Joint action across national boundaries
In October 2010, DLR joined the International Charter on Space and Major Disasters, an agreement concluded between the space agencies and facilities of several countries. In the event of a disaster, it provides for joining satellite systems by common consent to acquire and deliver data – without cost to the user. The objective is to obtain and share information about the situation as quickly as possible. DLR has committed its TerraSAR-X and TanDEM-X satellite systems to this agreement.
DLR scientists are also taking part in the European Global Monitoring for Environment and Security (GMES) programme. This project is very similar to the Charter in that one of its key objectives is setting up emergency response and disaster management services. At present, the GMES Emergency Response Service is being developed in an extensive European joint project (SAFER) under the EU’s research framework programme. The rapid mapping activities in this project are coordinated by DLR through the ZKI.
DLR expertise in demand worldwide
Various examples impressively show how great the worldwide demand is for the ZKI and its expertise. In 2010 alone, the Center’s map material was used in three of the worst disasters of the year: the devastating earthquake in Haiti, the large-scale floods in Pakistan, and the forest fires in Russia that burned for weeks. In the spring of 2011, the ZKI provided maps to assist Japan in coping with the earthquake and the subsequent tsunami. Two German satellite systems, RapidEye and TerraSAR-X, took images showing the extent of the damage caused by the flood wave (see photo), the data being forwarded to the users in Japan immediately after their evaluation. In Germany, too, the ZKI’s services were employed on several occasions, mainly in connection with mapping flooded areas as in January 2011, when four federal states along the river Elbe demanded up-to-date maps of the extent of the flood.
The ZKI provides not only quick emergency mapping but also information on crisis prevention. Thus, it assists in planning large-scale events such as the 2009 NATO summit in Strasbourg.

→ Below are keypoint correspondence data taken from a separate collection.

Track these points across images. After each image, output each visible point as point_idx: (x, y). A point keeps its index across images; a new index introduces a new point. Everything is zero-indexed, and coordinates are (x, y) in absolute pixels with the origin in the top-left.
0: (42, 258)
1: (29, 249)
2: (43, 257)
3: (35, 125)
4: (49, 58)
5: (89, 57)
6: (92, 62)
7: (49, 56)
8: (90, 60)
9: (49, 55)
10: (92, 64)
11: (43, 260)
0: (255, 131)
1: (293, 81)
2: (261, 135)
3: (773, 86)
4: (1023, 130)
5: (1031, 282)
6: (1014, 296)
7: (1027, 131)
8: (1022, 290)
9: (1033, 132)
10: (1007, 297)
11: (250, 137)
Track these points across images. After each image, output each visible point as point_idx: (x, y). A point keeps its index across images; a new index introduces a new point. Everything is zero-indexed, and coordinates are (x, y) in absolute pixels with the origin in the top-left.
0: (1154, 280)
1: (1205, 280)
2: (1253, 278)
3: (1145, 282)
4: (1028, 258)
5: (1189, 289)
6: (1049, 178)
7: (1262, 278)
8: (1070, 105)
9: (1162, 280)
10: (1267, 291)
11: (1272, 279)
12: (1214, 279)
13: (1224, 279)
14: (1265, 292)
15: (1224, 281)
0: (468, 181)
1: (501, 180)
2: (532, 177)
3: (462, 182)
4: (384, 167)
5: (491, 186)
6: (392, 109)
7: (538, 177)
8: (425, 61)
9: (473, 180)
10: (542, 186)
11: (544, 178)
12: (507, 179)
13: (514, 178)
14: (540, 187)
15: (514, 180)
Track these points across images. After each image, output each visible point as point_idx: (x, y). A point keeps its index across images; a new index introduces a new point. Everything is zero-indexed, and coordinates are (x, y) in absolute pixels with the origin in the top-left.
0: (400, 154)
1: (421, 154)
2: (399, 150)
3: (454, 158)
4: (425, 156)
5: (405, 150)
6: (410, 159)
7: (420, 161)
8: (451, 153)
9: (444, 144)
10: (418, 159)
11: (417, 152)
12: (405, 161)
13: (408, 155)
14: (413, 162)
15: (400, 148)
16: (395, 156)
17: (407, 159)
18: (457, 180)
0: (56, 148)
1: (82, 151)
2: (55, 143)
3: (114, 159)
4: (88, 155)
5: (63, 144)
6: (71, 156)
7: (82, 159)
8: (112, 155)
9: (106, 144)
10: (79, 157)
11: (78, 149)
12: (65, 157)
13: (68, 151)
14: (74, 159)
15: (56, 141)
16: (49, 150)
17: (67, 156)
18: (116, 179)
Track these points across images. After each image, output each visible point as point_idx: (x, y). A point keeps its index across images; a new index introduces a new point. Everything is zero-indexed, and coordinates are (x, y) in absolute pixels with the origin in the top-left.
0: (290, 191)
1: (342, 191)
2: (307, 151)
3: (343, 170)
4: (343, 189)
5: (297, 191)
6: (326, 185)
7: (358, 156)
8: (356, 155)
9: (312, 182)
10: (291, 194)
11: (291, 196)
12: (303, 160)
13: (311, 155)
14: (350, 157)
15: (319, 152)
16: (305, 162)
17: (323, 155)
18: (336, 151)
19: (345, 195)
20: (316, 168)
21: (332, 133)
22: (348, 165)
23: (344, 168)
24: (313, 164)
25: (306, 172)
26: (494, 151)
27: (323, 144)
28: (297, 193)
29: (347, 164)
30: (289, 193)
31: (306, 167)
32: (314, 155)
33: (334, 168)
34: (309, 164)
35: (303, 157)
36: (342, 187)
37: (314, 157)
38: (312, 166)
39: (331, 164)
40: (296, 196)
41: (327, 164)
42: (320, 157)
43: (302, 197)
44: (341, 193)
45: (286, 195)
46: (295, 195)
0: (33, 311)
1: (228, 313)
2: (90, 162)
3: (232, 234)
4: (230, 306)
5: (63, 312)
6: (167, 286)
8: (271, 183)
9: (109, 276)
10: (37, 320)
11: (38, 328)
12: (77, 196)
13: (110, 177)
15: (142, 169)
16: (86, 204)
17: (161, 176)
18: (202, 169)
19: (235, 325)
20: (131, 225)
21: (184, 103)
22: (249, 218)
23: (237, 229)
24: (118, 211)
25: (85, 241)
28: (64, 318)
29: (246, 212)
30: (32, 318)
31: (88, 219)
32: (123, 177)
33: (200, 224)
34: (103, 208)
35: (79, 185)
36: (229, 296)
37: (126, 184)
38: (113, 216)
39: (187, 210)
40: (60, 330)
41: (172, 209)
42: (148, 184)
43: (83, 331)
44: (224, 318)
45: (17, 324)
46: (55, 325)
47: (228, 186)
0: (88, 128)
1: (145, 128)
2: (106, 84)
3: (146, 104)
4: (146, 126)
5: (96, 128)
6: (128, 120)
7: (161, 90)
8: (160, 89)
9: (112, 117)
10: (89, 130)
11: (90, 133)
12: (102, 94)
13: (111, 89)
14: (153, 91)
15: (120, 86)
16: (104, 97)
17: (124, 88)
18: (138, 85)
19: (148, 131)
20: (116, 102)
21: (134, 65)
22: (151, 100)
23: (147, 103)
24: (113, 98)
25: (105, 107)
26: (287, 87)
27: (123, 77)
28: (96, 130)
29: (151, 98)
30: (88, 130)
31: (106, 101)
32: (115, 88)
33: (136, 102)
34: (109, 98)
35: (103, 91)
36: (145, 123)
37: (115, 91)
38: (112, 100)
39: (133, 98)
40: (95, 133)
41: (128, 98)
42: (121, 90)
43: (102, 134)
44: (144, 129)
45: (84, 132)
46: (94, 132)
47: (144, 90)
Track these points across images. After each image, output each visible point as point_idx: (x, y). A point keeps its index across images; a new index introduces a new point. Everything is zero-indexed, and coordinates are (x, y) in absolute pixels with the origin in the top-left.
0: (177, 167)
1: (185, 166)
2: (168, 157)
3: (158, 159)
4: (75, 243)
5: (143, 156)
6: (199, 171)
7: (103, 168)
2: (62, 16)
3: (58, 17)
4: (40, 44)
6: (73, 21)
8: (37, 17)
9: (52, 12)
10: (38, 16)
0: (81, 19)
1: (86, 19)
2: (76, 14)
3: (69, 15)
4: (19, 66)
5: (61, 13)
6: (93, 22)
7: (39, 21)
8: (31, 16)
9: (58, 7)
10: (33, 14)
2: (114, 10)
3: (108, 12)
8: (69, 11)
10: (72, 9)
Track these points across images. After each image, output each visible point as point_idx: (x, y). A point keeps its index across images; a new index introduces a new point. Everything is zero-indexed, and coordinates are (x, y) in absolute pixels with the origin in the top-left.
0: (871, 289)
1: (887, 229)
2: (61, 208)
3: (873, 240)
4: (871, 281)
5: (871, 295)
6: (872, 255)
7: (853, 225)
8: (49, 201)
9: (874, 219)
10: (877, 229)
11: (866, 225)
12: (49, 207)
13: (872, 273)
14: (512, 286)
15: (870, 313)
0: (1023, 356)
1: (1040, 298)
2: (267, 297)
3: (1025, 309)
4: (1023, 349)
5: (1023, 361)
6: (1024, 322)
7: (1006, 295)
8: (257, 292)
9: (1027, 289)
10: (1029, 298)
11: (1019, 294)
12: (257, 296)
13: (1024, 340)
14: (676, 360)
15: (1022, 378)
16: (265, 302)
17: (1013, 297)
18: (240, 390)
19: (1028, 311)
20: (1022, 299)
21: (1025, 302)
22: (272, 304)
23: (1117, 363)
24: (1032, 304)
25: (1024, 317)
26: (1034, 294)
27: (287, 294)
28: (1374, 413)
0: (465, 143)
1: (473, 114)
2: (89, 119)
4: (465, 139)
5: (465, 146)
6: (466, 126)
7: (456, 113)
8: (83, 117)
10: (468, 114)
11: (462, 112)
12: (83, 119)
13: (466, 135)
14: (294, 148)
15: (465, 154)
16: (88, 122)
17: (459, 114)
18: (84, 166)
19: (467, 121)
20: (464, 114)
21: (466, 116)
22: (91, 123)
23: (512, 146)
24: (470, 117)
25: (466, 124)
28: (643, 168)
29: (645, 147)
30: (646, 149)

It was even involved in the 2010 World Cup in South Africa, for which it provided up-to-date satellite maps and situation reports.
Thus, the ZKI has established itself in recent years as one of the leading institutes in satellite-based crisis information – nationally, in Europe, and in the wider international field. The factors that have been crucial for its success include its capability to provide information reliably and quickly, advise and train people competently, and keep in close contact with users. To be successful in the long run, however, the ZKI must keep on developing its services and adapting them to new requirements and technical resources on an ongoing basis. Needless to say, DLR researchers and scientists are working hard on that.
Scientists from two of DLR’s main research areas, space and transport, are involved in this project, which at the same time forms part of DLR´s security research, a cross departmental programme under which defence- and security-related research and development activities are being planned and controlled.